Deep! As someone underwhelmed at the time by the satirical dexterity of the famous cover, I do agree that in view of Obama’s ongoing, almost amazing, steadiness, it was more perspicacious than I could appreciate, indeed ahead of its time.

I think it’s going a little far to say “the underlying truth always matters.” It matters more this year than it did in, say, 2004, when the underlying truth about Kerry’s Vietnam service did not matter enough. But I was just talking with a friend last night about the degree to which this year, the, yes, blogosphere, really has blunted the force of things easily shown to be contradicted by the underlying truth. Look at what’s happened to Joe Klein this year because he has engaged with it.

And even so, the idea that Obama is a “radical”—or, in its current form, a “socialist”—is failing in the sense that it’s not going to win the election. That is, it’s succeeding with enough fewer people than the Swift Boat falsehoods, but in fact, it still is with most of the same people.

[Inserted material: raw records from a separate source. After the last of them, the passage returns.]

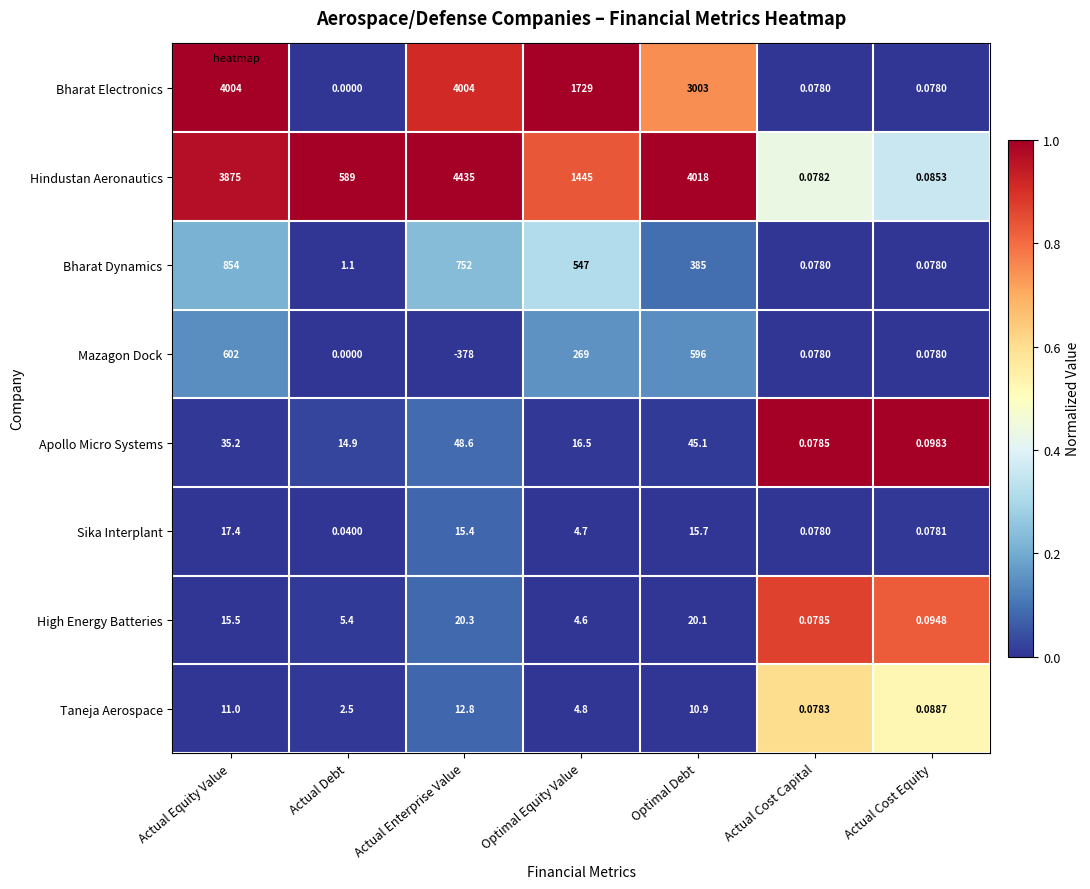

What is the difference between the highest and lowest values at Actual Debt?

589.0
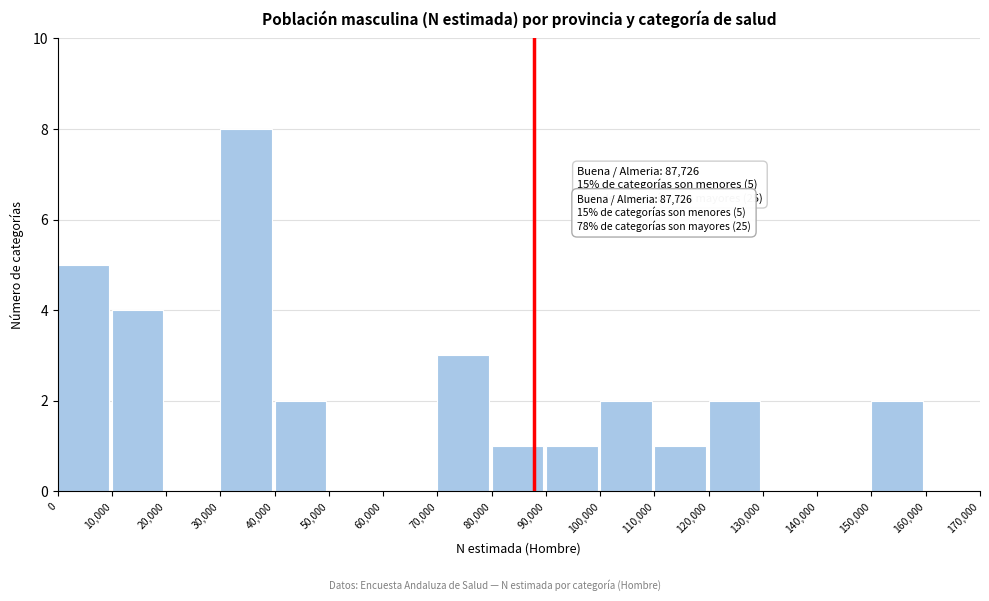

Over which range of the x-axis is the bar tallest?

30,000 to 40,000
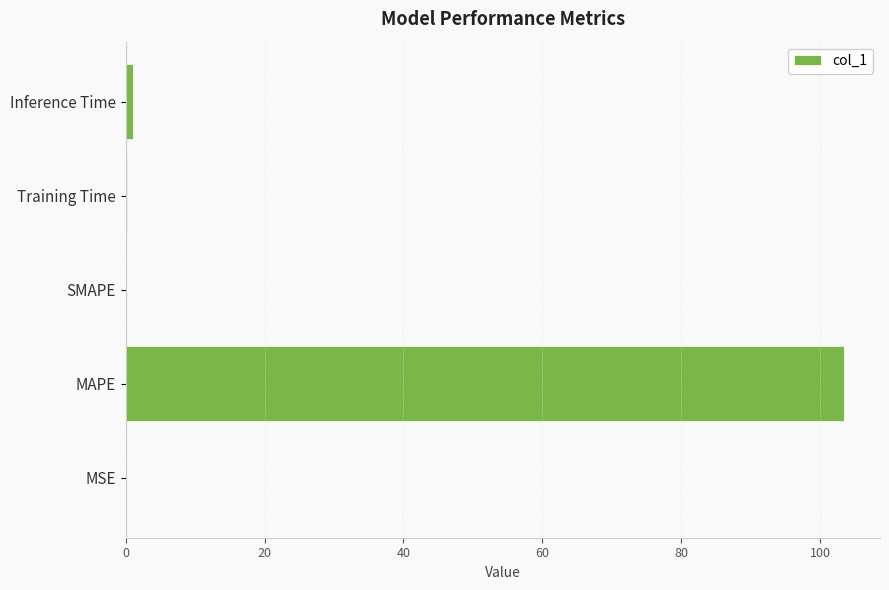

The chart shows a value of 174.4 at MAPE. True or false?

False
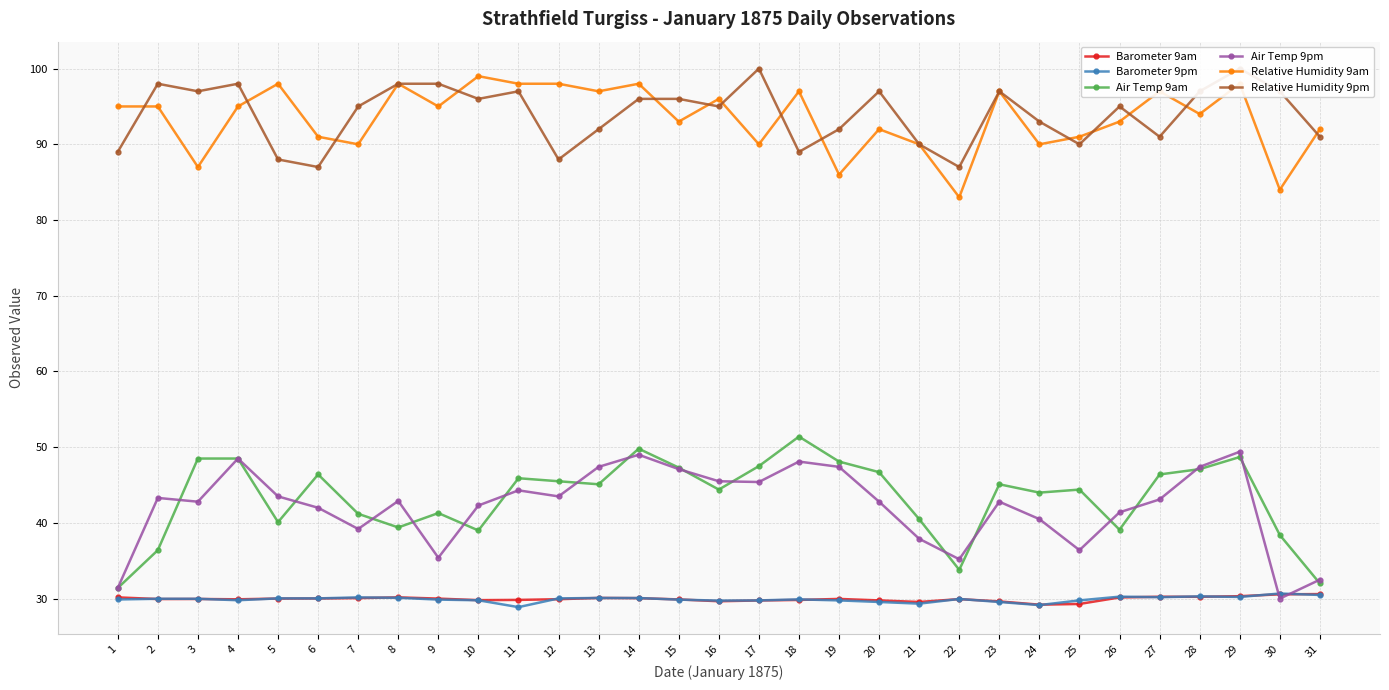

Is the value of Air Temp 9pm at 8 greater than the value of Barometer 9pm at 21?

Yes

Thank you! My position is that the underlying reality matters. Run against its grain too strongly or for too long and you will be exposed. The Kerry and Obama cases are not identical; one might say that the Swift Boat people, while lying, were within spitting distance of something true, that Kerry was vain about his medals and that not all of his medals were equally worthy of admiration, something. You couldn’t quite say that there was nothing to the smear. In Obama’s case I think you can; he never blew anything up and he never breathed a syllable condoning such acts. At least that is how the rebuttal would go; I might be bending things out of shape.

In a way I’m saying something banal; the more your case is a lie, as the Republicans’ case has largely been ever since roughly the impeachment of Clinton, then increased scrutiny will inevitably expose you to be liars. In that sense time was always on the Democrats’ side, it’s no coincidence that 9/11 and Katrina and the economic meltdown not only happened on a Republicans’ watch but can also be traced pretty solidly to a poor Republican governing philosophy (9/11 is the biggest reach on that list, but there’s the emphasis on nation-states and deemphasis on OBL after 1/20/01).

If you don’t know how to drive a car, but keep on driving a car, every passing minute is likely to bring you closer to a terrible accident, and that’s the sort of thing I mean when I say, the truth always matters.